PROBLEM:
Lay out the rows below as a Markdown table with the columns Line and Entry, numbering each line and skipping blank ones. Begin at the first line and stop after the line that contains "city: Relizane".

Raw rows:
--- START ---
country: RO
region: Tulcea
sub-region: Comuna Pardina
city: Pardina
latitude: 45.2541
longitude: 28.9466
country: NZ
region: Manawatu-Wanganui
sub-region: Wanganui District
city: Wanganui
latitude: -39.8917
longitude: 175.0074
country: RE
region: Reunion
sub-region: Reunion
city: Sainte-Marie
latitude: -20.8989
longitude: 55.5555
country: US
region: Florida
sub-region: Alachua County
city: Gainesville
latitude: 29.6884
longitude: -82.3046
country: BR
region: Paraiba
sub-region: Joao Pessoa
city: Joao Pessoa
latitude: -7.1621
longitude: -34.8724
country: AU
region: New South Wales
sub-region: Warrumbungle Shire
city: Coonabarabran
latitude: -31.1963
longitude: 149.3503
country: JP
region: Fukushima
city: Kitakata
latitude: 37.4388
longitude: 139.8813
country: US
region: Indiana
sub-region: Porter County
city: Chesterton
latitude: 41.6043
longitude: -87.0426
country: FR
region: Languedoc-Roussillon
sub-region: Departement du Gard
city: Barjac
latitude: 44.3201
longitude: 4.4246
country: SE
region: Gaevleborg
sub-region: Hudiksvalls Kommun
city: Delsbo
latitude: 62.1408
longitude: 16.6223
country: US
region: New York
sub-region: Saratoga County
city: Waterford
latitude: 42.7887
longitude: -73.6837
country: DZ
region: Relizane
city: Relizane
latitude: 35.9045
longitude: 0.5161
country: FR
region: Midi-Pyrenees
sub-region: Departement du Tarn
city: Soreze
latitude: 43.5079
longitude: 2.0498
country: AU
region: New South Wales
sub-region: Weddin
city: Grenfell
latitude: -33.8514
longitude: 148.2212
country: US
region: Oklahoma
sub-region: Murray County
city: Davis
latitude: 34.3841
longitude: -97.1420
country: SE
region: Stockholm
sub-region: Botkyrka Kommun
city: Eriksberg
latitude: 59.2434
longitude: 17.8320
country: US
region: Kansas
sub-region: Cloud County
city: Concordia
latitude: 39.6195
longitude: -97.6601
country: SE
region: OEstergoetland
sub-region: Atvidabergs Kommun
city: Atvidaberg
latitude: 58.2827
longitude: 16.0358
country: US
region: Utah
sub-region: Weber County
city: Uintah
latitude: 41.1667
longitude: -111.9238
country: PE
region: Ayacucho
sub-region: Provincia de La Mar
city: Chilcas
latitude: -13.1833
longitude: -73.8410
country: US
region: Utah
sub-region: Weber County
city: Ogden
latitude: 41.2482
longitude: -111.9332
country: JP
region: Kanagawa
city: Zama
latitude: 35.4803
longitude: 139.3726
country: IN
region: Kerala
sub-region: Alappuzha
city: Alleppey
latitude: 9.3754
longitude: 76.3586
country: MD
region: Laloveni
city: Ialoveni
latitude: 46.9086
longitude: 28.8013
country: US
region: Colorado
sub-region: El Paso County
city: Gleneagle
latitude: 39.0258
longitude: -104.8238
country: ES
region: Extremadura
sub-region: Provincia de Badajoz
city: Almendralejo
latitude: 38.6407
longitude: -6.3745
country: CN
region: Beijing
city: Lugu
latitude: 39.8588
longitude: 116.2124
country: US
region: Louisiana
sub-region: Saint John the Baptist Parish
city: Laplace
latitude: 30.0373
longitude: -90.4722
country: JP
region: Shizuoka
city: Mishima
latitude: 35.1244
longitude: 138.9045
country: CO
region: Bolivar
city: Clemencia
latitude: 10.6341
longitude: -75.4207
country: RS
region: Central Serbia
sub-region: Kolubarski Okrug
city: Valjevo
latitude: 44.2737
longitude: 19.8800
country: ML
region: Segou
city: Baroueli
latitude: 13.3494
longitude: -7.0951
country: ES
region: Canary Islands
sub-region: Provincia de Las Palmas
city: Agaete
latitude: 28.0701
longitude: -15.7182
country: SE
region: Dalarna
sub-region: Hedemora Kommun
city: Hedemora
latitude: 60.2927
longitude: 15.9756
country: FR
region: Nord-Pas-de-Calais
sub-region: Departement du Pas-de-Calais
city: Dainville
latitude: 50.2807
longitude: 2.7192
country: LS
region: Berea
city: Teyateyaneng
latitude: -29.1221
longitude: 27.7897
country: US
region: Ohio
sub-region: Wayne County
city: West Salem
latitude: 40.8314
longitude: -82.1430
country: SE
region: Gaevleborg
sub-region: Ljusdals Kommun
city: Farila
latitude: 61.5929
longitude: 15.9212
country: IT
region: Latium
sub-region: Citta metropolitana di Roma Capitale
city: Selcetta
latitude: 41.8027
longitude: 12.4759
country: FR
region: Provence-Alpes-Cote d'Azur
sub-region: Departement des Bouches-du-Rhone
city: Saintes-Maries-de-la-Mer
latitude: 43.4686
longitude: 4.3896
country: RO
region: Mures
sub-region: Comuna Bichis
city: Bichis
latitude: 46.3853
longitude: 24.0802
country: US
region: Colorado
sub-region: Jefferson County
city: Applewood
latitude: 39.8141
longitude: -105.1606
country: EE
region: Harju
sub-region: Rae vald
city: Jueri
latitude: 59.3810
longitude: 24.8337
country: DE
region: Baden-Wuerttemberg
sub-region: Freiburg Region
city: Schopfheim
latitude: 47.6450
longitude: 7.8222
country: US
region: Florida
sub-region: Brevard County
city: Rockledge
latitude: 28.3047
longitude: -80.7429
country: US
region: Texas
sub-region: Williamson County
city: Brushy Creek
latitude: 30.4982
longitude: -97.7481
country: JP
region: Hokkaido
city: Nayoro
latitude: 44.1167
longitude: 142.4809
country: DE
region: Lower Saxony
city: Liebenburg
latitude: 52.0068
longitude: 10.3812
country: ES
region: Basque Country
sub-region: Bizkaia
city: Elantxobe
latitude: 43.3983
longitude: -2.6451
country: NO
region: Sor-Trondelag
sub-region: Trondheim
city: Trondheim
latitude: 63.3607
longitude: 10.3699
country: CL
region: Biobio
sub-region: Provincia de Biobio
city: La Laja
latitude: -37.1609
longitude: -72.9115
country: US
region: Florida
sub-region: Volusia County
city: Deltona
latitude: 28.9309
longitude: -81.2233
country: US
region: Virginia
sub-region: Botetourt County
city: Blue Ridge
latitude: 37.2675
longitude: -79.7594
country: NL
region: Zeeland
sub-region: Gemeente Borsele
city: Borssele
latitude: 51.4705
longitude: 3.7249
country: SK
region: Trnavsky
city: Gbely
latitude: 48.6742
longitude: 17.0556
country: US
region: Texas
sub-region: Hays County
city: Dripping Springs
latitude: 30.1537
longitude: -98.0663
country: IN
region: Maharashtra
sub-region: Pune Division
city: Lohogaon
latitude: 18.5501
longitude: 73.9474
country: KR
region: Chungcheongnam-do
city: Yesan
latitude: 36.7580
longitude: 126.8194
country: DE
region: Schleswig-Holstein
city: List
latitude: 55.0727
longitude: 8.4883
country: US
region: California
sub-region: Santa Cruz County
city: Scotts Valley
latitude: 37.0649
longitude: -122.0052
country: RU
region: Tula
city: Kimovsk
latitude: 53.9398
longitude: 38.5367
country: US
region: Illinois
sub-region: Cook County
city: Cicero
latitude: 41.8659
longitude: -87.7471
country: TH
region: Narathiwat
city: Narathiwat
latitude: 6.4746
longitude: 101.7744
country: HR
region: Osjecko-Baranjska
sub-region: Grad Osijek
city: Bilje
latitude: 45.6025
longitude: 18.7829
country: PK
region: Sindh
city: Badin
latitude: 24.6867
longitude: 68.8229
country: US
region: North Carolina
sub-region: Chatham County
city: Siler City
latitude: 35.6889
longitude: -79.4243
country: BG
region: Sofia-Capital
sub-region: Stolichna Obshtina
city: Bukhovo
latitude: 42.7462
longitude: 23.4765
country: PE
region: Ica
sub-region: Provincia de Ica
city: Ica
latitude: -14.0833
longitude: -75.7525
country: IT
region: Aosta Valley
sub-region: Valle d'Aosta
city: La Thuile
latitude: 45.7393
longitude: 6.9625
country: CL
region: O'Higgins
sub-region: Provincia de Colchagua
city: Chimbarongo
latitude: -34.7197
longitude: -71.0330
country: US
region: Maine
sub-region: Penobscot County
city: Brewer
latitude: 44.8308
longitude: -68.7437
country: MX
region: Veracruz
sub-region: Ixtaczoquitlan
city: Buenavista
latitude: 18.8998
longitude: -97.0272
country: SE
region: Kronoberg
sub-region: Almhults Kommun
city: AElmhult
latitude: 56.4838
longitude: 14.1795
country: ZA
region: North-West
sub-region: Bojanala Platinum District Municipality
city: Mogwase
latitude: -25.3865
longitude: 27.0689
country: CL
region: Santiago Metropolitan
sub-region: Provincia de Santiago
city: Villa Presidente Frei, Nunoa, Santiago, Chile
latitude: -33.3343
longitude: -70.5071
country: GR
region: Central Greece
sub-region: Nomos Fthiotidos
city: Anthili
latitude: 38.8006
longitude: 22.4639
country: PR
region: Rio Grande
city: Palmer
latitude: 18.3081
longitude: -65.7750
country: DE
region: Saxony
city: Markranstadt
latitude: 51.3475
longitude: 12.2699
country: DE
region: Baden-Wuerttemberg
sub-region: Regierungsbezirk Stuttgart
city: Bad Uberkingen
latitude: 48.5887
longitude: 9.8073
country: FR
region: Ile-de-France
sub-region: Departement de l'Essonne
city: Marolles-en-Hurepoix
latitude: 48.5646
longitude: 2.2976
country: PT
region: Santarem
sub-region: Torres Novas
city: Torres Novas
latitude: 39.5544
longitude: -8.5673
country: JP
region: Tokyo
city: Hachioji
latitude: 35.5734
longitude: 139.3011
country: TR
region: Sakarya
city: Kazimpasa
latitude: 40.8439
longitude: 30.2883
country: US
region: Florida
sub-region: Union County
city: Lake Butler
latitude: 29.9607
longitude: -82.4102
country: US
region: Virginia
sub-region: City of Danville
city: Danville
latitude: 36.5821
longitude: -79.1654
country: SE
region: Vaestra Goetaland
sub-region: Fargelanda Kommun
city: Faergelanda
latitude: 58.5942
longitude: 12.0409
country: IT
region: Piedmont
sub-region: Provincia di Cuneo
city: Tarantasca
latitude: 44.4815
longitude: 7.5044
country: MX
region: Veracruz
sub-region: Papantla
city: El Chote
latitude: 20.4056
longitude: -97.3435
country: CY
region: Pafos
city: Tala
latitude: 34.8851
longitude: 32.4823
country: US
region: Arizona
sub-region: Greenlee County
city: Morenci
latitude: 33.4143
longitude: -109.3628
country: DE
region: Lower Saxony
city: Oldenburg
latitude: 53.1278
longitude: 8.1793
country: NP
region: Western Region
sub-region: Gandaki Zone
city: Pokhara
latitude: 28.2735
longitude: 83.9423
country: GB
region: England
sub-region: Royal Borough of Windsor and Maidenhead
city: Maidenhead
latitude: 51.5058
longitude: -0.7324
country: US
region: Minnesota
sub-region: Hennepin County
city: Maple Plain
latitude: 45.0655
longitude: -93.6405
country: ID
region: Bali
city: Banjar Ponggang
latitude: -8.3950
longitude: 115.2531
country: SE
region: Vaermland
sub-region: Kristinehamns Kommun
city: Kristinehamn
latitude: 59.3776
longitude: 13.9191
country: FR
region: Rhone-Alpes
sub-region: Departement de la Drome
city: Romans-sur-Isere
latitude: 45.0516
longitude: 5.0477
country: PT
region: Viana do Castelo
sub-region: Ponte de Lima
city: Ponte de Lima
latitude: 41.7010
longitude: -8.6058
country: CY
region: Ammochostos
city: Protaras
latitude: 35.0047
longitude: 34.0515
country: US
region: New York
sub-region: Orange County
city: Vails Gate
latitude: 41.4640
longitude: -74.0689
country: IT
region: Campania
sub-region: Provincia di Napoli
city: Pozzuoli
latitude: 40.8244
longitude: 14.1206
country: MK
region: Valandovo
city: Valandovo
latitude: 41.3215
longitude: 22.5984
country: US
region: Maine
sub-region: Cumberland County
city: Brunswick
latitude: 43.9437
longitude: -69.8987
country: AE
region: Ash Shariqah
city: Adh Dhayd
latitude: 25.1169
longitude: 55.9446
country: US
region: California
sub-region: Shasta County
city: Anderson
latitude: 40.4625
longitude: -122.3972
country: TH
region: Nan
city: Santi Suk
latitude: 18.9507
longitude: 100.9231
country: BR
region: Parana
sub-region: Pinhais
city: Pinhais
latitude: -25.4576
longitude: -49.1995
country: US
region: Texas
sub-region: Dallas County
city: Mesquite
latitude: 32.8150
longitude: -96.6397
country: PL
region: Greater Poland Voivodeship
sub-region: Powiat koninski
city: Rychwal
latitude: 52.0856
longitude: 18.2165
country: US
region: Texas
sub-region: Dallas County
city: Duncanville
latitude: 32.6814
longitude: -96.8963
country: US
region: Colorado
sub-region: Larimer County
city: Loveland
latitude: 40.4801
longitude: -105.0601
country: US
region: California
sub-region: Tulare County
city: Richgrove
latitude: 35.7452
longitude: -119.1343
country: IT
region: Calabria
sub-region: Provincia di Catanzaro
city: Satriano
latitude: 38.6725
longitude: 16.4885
--- END ---
SOLUTION FOR THIS PROBLEM:
| Line | Entry |
|---|---|
| 1 | country: RO |
| 2 | region: Tulcea |
| 3 | sub-region: Comuna Pardina |
| 4 | city: Pardina |
| 5 | latitude: 45.2541 |
| 6 | longitude: 28.9466 |
| 7 | country: NZ |
| 8 | region: Manawatu-Wanganui |
| 9 | sub-region: Wanganui District |
| 10 | city: Wanganui |
| 11 | latitude: -39.8917 |
| 12 | longitude: 175.0074 |
| 13 | country: RE |
| 14 | region: Reunion |
| 15 | sub-region: Reunion |
| 16 | city: Sainte-Marie |
| 17 | latitude: -20.8989 |
| 18 | longitude: 55.5555 |
| 19 | country: US |
| 20 | region: Florida |
| 21 | sub-region: Alachua County |
| 22 | city: Gainesville |
| 23 | latitude: 29.6884 |
| 24 | longitude: -82.3046 |
| 25 | country: BR |
| 26 | region: Paraiba |
| 27 | sub-region: Joao Pessoa |
| 28 | city: Joao Pessoa |
| 29 | latitude: -7.1621 |
| 30 | longitude: -34.8724 |
| 31 | country: AU |
| 32 | region: New South Wales |
| 33 | sub-region: Warrumbungle Shire |
| 34 | city: Coonabarabran |
| 35 | latitude: -31.1963 |
| 36 | longitude: 149.3503 |
| 37 | country: JP |
| 38 | region: Fukushima |
| 39 | city: Kitakata |
| 40 | latitude: 37.4388 |
| 41 | longitude: 139.8813 |
| 42 | country: US |
| 43 | region: Indiana |
| 44 | sub-region: Porter County |
| 45 | city: Chesterton |
| 46 | latitude: 41.6043 |
| 47 | longitude: -87.0426 |
| 48 | country: FR |
| 49 | region: Languedoc-Roussillon |
| 50 | sub-region: Departement du Gard |
| 51 | city: Barjac |
| 52 | latitude: 44.3201 |
| 53 | longitude: 4.4246 |
| 54 | country: SE |
| 55 | region: Gaevleborg |
| 56 | sub-region: Hudiksvalls Kommun |
| 57 | city: Delsbo |
| 58 | latitude: 62.1408 |
| 59 | longitude: 16.6223 |
| 60 | country: US |
| 61 | region: New York |
| 62 | sub-region: Saratoga County |
| 63 | city: Waterford |
| 64 | latitude: 42.7887 |
| 65 | longitude: -73.6837 |
| 66 | country: DZ |
| 67 | region: Relizane |
| 68 | city: Relizane |